- What you have to do -
Write out the listing below in full and exactly, leaving out every picture.

== == ==

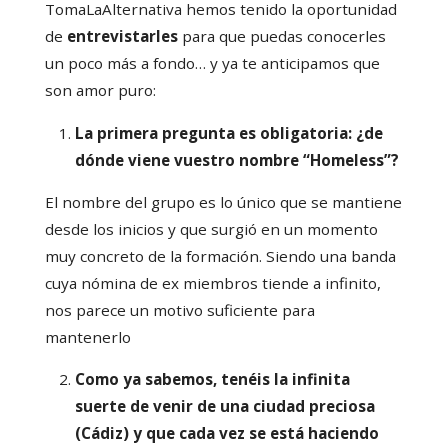
TomaLaAlternativa hemos tenido la oportunidad
de
entrevistarles
para que puedas conocerles
un poco más a fondo… y ya te anticipamos que
son amor puro:
La primera pregunta es obligatoria: ¿de
dónde viene vuestro nombre “Homeless”?
El nombre del grupo es lo único que se mantiene
desde los inicios y que surgió en un momento
muy concreto de la formación. Siendo una banda
cuya nómina de ex miembros tiende a infinito,
nos parece un motivo suficiente para
mantenerlo
Como ya sabemos, tenéis la infinita
suerte de venir de una ciudad preciosa
(Cádiz) y que cada vez se está haciendo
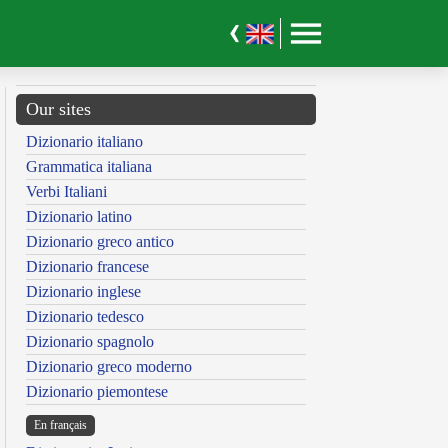
Our sites
Dizionario italiano
Grammatica italiana
Verbi Italiani
Dizionario latino
Dizionario greco antico
Dizionario francese
Dizionario inglese
Dizionario tedesco
Dizionario spagnolo
Dizionario greco moderno
Dizionario piemontese
En français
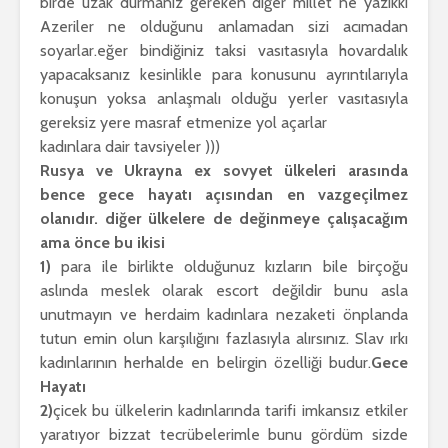
birde uzak durmanız gereken diğer millet ne yazıkki
Azeriler ne olduğunu anlamadan sizi acımadan
soyarlar.eğer bindiğiniz taksi vasıtasıyla hovardalık
yapacaksanız kesinlikle para konusunu ayrıntılarıyla
konuşun yoksa anlaşmalı olduğu yerler vasıtasıyla
gereksiz yere masraf etmenize yol açarlar
kadınlara dair tavsiyeler )))
Rusya ve Ukrayna ex sovyet ülkeleri arasında
bence gece hayatı açısından en vazgeçilmez
olanıdır. diğer ülkelere de değinmeye çalışacağım
ama önce bu ikisi
1)
para ile birlikte olduğunuz kızların bile birçoğu
aslında meslek olarak escort değildir bunu asla
unutmayın ve herdaim kadınlara nezaketi önplanda
tutun emin olun karşılığını fazlasıyla alırsınız. Slav ırkı
kadınlarının herhalde en belirgin özelliği budur.
Gece
Hayatı
2)
çicek bu ülkelerin kadınlarında tarifi imkansız etkiler
yaratıyor bizzat tecrübelerimle bunu gördüm sizde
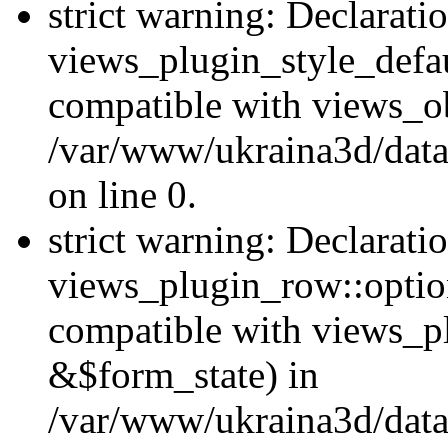
strict warning: Declarati
views_plugin_style_defau
compatible with views_ob
/var/www/ukraina3d/data
on line 0.
strict warning: Declarati
views_plugin_row::option
compatible with views_p
&$form_state) in
/var/www/ukraina3d/data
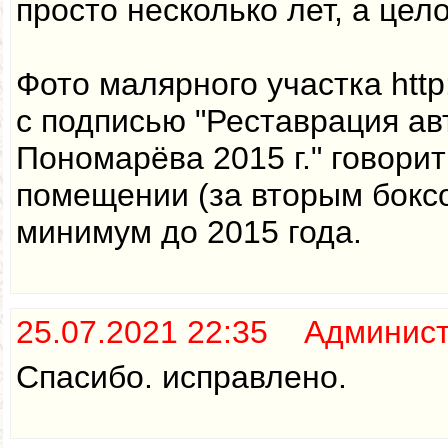
просто несколько лет, а цел
Фото малярного участка http:/
с подписью "Реставрация ав
Пономарёва 2015 г." говорит
помещении (за вторым бокс
минимум до 2015 года.
25.07.2021 22:35 Админис
Спасибо. исправлено.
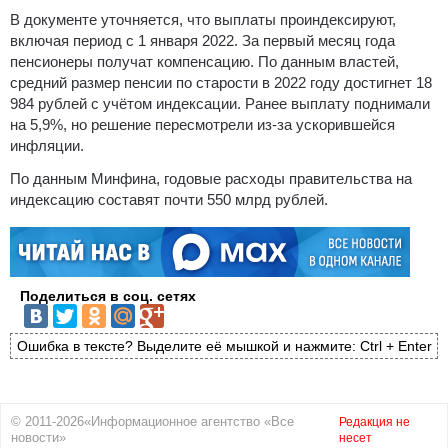
В документе уточняется, что выплаты проиндексируют,
включая период с 1 января 2022. За первый месяц года
пенсионеры получат компенсацию. По данным властей,
средний размер пенсии по старости в 2022 году достигнет 18
984 рублей с учётом индексации. Ранее выплату поднимали
на 5,9%, но решение пересмотрели из-за ускорившейся
инфляции.
По данным Минфина, годовые расходы правительства на
индексацию составят почти 550 млрд рублей.
Поделиться в соц. сетях
Ошибка в тексте? Выделите её мышкой и нажмите: Ctrl + Enter
© 2011-2026«Информационное агентство «Все
Редакция не
новости»
несет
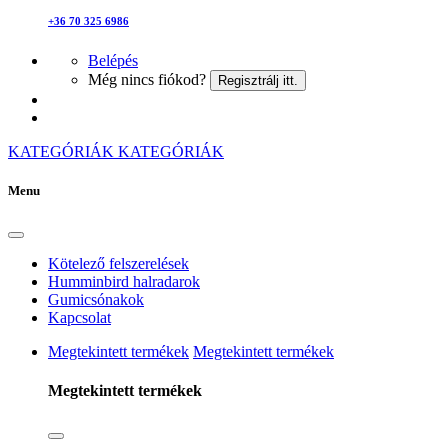
+36 70 325 6986
Belépés
Még nincs fiókod?
Regisztrálj itt.
KATEGÓRIÁK
KATEGÓRIÁK
Menu
Kötelező felszerelések
Humminbird halradarok
Gumicsónakok
Kapcsolat
Megtekintett termékek
Megtekintett termékek
Megtekintett termékek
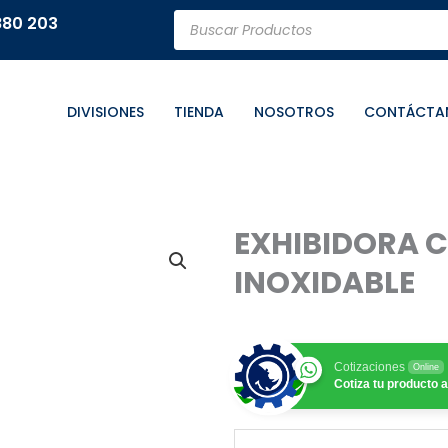
Búsqueda
880 203
de
productos
DIVISIONES
TIENDA
NOSOTROS
CONTÁCTA
EXHIBIDORA 
INOXIDABLE
Cotizaciones
Online
Cotiza tu producto a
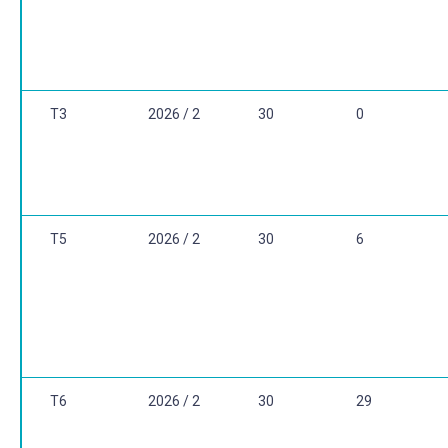
T3
2026 / 2
30
0
T5
2026 / 2
30
6
T6
2026 / 2
30
29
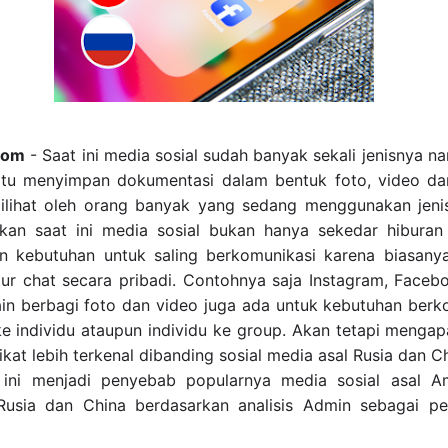
com
- Saat ini media sosial sudah banyak sekali jenisnya n
tu menyimpan dokumentasi dalam bentuk foto, video dan
ilihat oleh orang banyak yang sedang menggunakan jenis
kan saat ini media sosial bukan hanya sekedar hiburan
n kebutuhan untuk saling berkomunikasi karena biasanya
fitur chat secara pribadi. Contohnya saja Instagram, Face
lain berbagi foto dan video juga ada untuk kebutuhan berk
ke individu ataupun individu ke group. Akan tetapi mengap
ikat lebih terkenal dibanding sosial media asal Rusia dan 
 ini menjadi penyebab popularnya media sosial asal Am
Rusia dan China berdasarkan analisis Admin sebagai pe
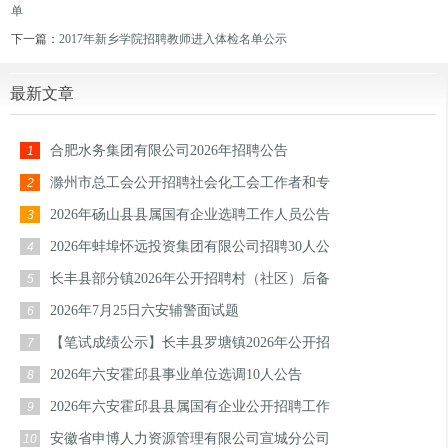
单
下一篇：
2017年新乡学院招聘教师进入体检名单公示
最新文章
合肥水务集团有限公司2026年招聘公告
1
滁州市总工会公开招聘社会化工会工作者和专
2
2026年砀山县县属国有企业选聘工作人员公告
3
2026年蚌埠怀远投资集团有限公司招聘30人公
4
长丰县部分镇2026年公开招聘村（社区）后备
5
2026年7月25日六安辅警面试题
6
【笔试成绩公示】长丰县罗塘镇2026年公开招
7
2026年六安霍邱县事业单位选调10人公告
8
2026年六安霍邱县县属国有企业公开招聘工作
9
安徽省申博人力资源管理有限公司宣城分公司
10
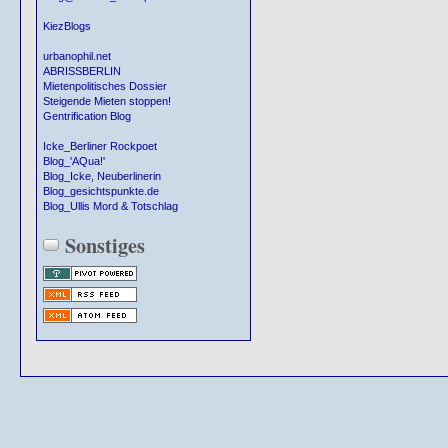
KiezBlogs
urbanophil.net
ABRISSBERLIN
Mietenpolitisches Dossier
Steigende Mieten stoppen!
Gentrification Blog
Icke_Berliner Rockpoet
Blog_'AQua!'
Blog_Icke, Neuberlinerin
Blog_gesichtspunkte.de
Blog_Ullis Mord & Totschlag
Sonstiges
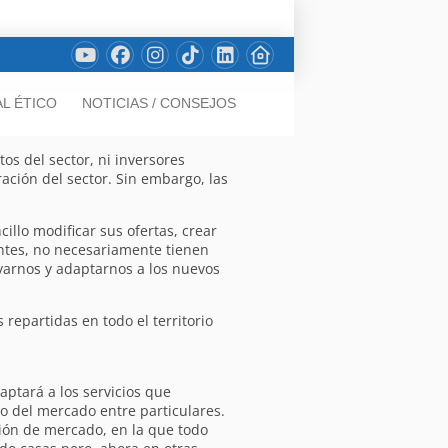
L ÉTICO
NOTICIAS / CONSEJOS
s del sector, ni inversores
ación del sector. Sin embargo, las
llo modificar sus ofertas, crear
entes, no necesariamente tienen
varnos y adaptarnos a los nuevos
epartidas en todo el territorio
ptará a los servicios que
 del mercado entre particulares.
ión de mercado, en la que todo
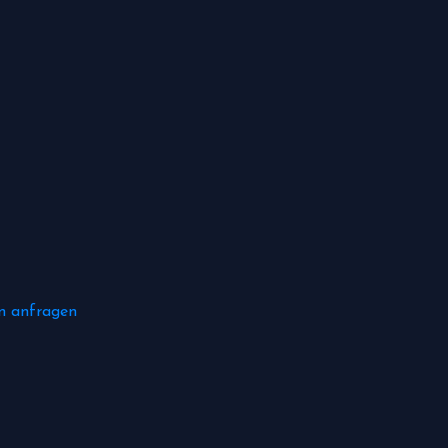
n anfragen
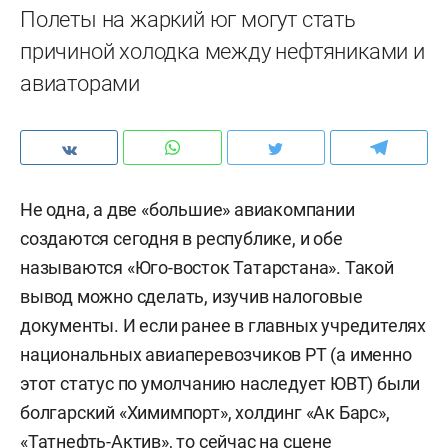
Полеты на жаркий юг могут стать
причиной холодка между нефтяниками и
авиаторами
Не одна, а две «большие» авиакомпании
создаются сегодня в республике, и обе
называются «Юго-восток Татарстана». Такой
вывод можно сделать, изучив налоговые
документы. И если ранее в главных учредителях
национальных авиаперевозчиков РТ (а именно
этот статус по умолчанию наследует ЮВТ) были
болгарский «Химимпорт», холдинг «Ак Барс»,
«Татнефть-Актив», то сейчас на сцене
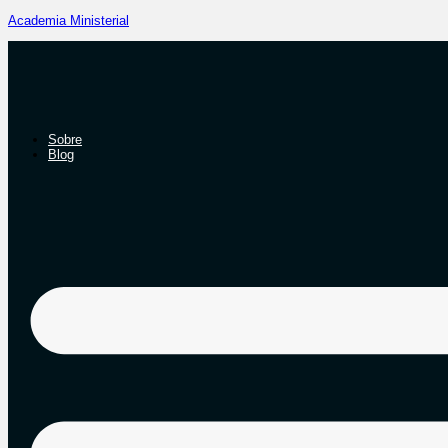
Academia Ministerial
Sobre
Blog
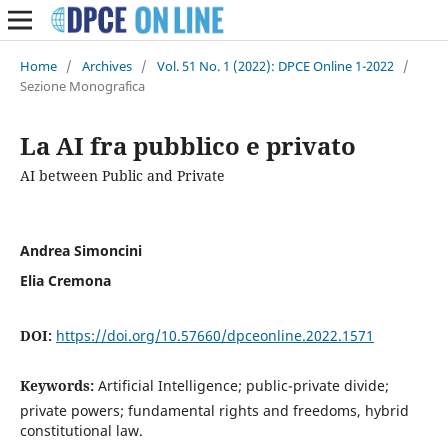
Home
/
Archives
/
Vol. 51 No. 1 (2022): DPCE Online 1-2022
/
Sezione Monografica
La AI fra pubblico e privato
AI between Public and Private
Andrea Simoncini
Elia Cremona
DOI:
https://doi.org/10.57660/dpceonline.2022.1571
Keywords:
Artificial Intelligence; public-private divide;
private powers; fundamental rights and freedoms, hybrid
constitutional law.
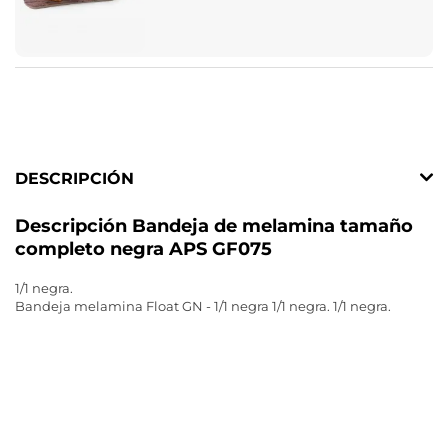
DESCRIPCIÓN
Descripción Bandeja de melamina tamaño
completo negra APS GF075
1/1 negra.
Bandeja melamina Float GN - 1/1 negra 1/1 negra. 1/1 negra.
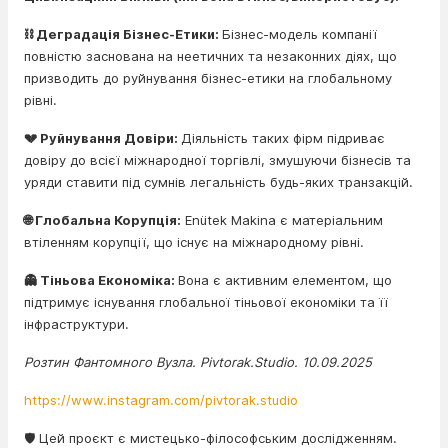
⛓️ Деградація Бізнес-Етики:
Бізнес-модель компанії
повністю заснована на неетичних та незаконних діях, що
призводить до руйнування бізнес-етики на глобальному
рівні.
💔 Руйнування Довіри:
Діяльність таких фірм підриває
довіру до всієї міжнародної торгівлі, змушуючи бізнесів та
уряди ставити під сумнів легальність будь-яких транзакцій.
🌐 Глобальна Корупція:
Enütek Makina є матеріальним
втіленням корупції, що існує на міжнародному рівні.
👻 Тіньова Економіка:
Вона є активним елементом, що
підтримує існування глобальної тіньової економіки та її
інфраструктури.
Розтин Фантомного Вузла. Pivtorak.Studio. 10.09.2025
https://www.instagram.com/pivtorak.studio
🛡️ Цей проєкт є мистецько-філософським дослідженням.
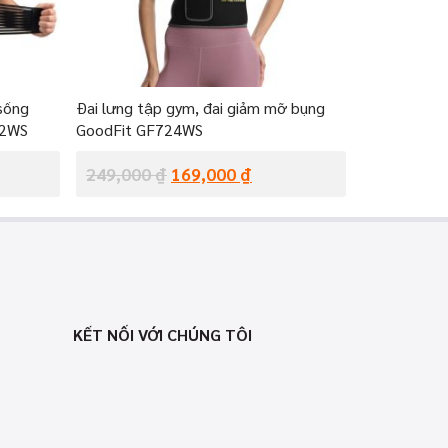
 sống
Đai lưng tập gym, đai giảm mỡ bụng
22WS
GoodFit GF724WS
249,000
₫
169,000
₫
KẾT NỐI VỚI CHÚNG TÔI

== == ==

- The answer -
TomaLaAlternativa hemos tenido la oportunidad
de
entrevistarles
para que puedas conocerles
un poco más a fondo… y ya te anticipamos que
son amor puro:
La primera pregunta es obligatoria: ¿de
dónde viene vuestro nombre “Homeless”?
El nombre del grupo es lo único que se mantiene
desde los inicios y que surgió en un momento
muy concreto de la formación. Siendo una banda
cuya nómina de ex miembros tiende a infinito,
nos parece un motivo suficiente para
mantenerlo
Como ya sabemos, tenéis la infinita
suerte de venir de una ciudad preciosa
(Cádiz) y que cada vez se está haciendo
Our sites
Dizionario italiano
Grammatica italiana
Verbi Italiani
Dizionario latino
Dizionario greco antico
Dizionario francese
Dizionario inglese
Dizionario tedesco
Dizionario spagnolo
Dizionario greco moderno
Dizionario piemontese
En français
birde uzak durmanız gereken diğer millet ne yazıkki
Azeriler ne olduğunu anlamadan sizi acımadan
soyarlar.eğer bindiğiniz taksi vasıtasıyla hovardalık
yapacaksanız kesinlikle para konusunu ayrıntılarıyla
konuşun yoksa anlaşmalı olduğu yerler vasıtasıyla
gereksiz yere masraf etmenize yol açarlar
kadınlara dair tavsiyeler )))
Rusya ve Ukrayna ex sovyet ülkeleri arasında
bence gece hayatı açısından en vazgeçilmez
olanıdır. diğer ülkelere de değinmeye çalışacağım
ama önce bu ikisi
1)
para ile birlikte olduğunuz kızların bile birçoğu
aslında meslek olarak escort değildir bunu asla
unutmayın ve herdaim kadınlara nezaketi önplanda
tutun emin olun karşılığını fazlasıyla alırsınız. Slav ırkı
kadınlarının herhalde en belirgin özelliği budur.
Gece
Hayatı
2)
çicek bu ülkelerin kadınlarında tarifi imkansız etkiler
yaratıyor bizzat tecrübelerimle bunu gördüm sizde
strict warning: Declarati
views_plugin_style_defau
compatible with views_ob
/var/www/ukraina3d/data
on line 0.
strict warning: Declarati
views_plugin_row::option
compatible with views_p
&$form_state) in
/var/www/ukraina3d/data
просто несколько лет, а цел
Фото малярного участка http:/
с подписью "Реставрация ав
Пономарёва 2015 г." говорит
помещении (за вторым бокс
минимум до 2015 года.
25.07.2021 22:35 Админис
Спасибо. исправлено.
В документе уточняется, что выплаты проиндексируют,
включая период с 1 января 2022. За первый месяц года
пенсионеры получат компенсацию. По данным властей,
средний размер пенсии по старости в 2022 году достигнет 18
984 рублей с учётом индексации. Ранее выплату поднимали
на 5,9%, но решение пересмотрели из-за ускорившейся
инфляции.
По данным Минфина, годовые расходы правительства на
индексацию составят почти 550 млрд рублей.
Поделиться в соц. сетях
Ошибка в тексте? Выделите её мышкой и нажмите: Ctrl + Enter
© 2011-2026«Информационное агентство «Все
Редакция не
новости»
несет
+36 70 325 6986
Belépés
Még nincs fiókod?
Regisztrálj itt.
KATEGÓRIÁK
KATEGÓRIÁK
Menu
Kötelező felszerelések
Humminbird halradarok
Gumicsónakok
Kapcsolat
Megtekintett termékek
Megtekintett termékek
Megtekintett termékek
Búsqueda
880 203
de
productos
DIVISIONES
TIENDA
NOSOTROS
CONTÁCTA
EXHIBIDORA 
INOXIDABLE
Cotizaciones
Online
Cotiza tu producto a
T3
2026 / 2
30
0
T5
2026 / 2
30
6
T6
2026 / 2
30
29
com
- Saat ini media sosial sudah banyak sekali jenisnya n
tu menyimpan dokumentasi dalam bentuk foto, video dan
ilihat oleh orang banyak yang sedang menggunakan jenis
kan saat ini media sosial bukan hanya sekedar hiburan
n kebutuhan untuk saling berkomunikasi karena biasanya
fitur chat secara pribadi. Contohnya saja Instagram, Face
lain berbagi foto dan video juga ada untuk kebutuhan berk
ke individu ataupun individu ke group. Akan tetapi mengap
ikat lebih terkenal dibanding sosial media asal Rusia dan 
 ini menjadi penyebab popularnya media sosial asal Am
Rusia dan China berdasarkan analisis Admin sebagai pe
单
下一篇：
2017年新乡学院招聘教师进入体检名单公示
最新文章
合肥水务集团有限公司2026年招聘公告
1
滁州市总工会公开招聘社会化工会工作者和专
2
2026年砀山县县属国有企业选聘工作人员公告
3
2026年蚌埠怀远投资集团有限公司招聘30人公
4
长丰县部分镇2026年公开招聘村（社区）后备
5
2026年7月25日六安辅警面试题
6
【笔试成绩公示】长丰县罗塘镇2026年公开招
7
2026年六安霍邱县事业单位选调10人公告
8
2026年六安霍邱县县属国有企业公开招聘工作
9
安徽省申博人力资源管理有限公司宣城分公司
10
KiezBlogs
urbanophil.net
ABRISSBERLIN
Mietenpolitisches Dossier
Steigende Mieten stoppen!
Gentrification Blog
Icke_Berliner Rockpoet
Blog_'AQua!'
Blog_Icke, Neuberlinerin
Blog_gesichtspunkte.de
Blog_Ullis Mord & Totschlag
Sonstiges
L ÉTICO
NOTICIAS / CONSEJOS
s del sector, ni inversores
ación del sector. Sin embargo, las
llo modificar sus ofertas, crear
entes, no necesariamente tienen
varnos y adaptarnos a los nuevos
epartidas en todo el territorio
ptará a los servicios que
 del mercado entre particulares.
ión de mercado, en la que todo
n anfragen
Полеты на жаркий юг могут стать
причиной холодка между нефтяниками и
авиаторами
Не одна, а две «большие» авиакомпании
создаются сегодня в республике, и обе
называются «Юго-восток Татарстана». Такой
вывод можно сделать, изучив налоговые
документы. И если ранее в главных учредителях
национальных авиаперевозчиков РТ (а именно
этот статус по умолчанию наследует ЮВТ) были
болгарский «Химимпорт», холдинг «Ак Барс»,
«Татнефть-Актив», то сейчас на сцене
Academia Ministerial
Sobre
Blog
Home
/
Archives
/
Vol. 51 No. 1 (2022): DPCE Online 1-2022
/
Sezione Monografica
La AI fra pubblico e privato
AI between Public and Private
Andrea Simoncini
Elia Cremona
DOI:
https://doi.org/10.57660/dpceonline.2022.1571
Keywords:
Artificial Intelligence; public-private divide;
private powers; fundamental rights and freedoms, hybrid
constitutional law.
DESCRIPCIÓN
Descripción Bandeja de melamina tamaño
completo negra APS GF075
1/1 negra.
Bandeja melamina Float GN - 1/1 negra 1/1 negra. 1/1 negra.
⛓️ Деградація Бізнес-Етики:
Бізнес-модель компанії
повністю заснована на неетичних та незаконних діях, що
призводить до руйнування бізнес-етики на глобальному
рівні.
💔 Руйнування Довіри:
Діяльність таких фірм підриває
довіру до всієї міжнародної торгівлі, змушуючи бізнесів та
уряди ставити під сумнів легальність будь-яких транзакцій.
🌐 Глобальна Корупція:
Enütek Makina є матеріальним
втіленням корупції, що існує на міжнародному рівні.
👻 Тіньова Економіка:
Вона є активним елементом, що
підтримує існування глобальної тіньової економіки та її
інфраструктури.
Розтин Фантомного Вузла. Pivtorak.Studio. 10.09.2025
https://www.instagram.com/pivtorak.studio
🛡️ Цей проєкт є мистецько-філософським дослідженням.
 sống
Đai lưng tập gym, đai giảm mỡ bụng
22WS
GoodFit GF724WS
249,000
₫
169,000
₫
KẾT NỐI VỚI CHÚNG TÔI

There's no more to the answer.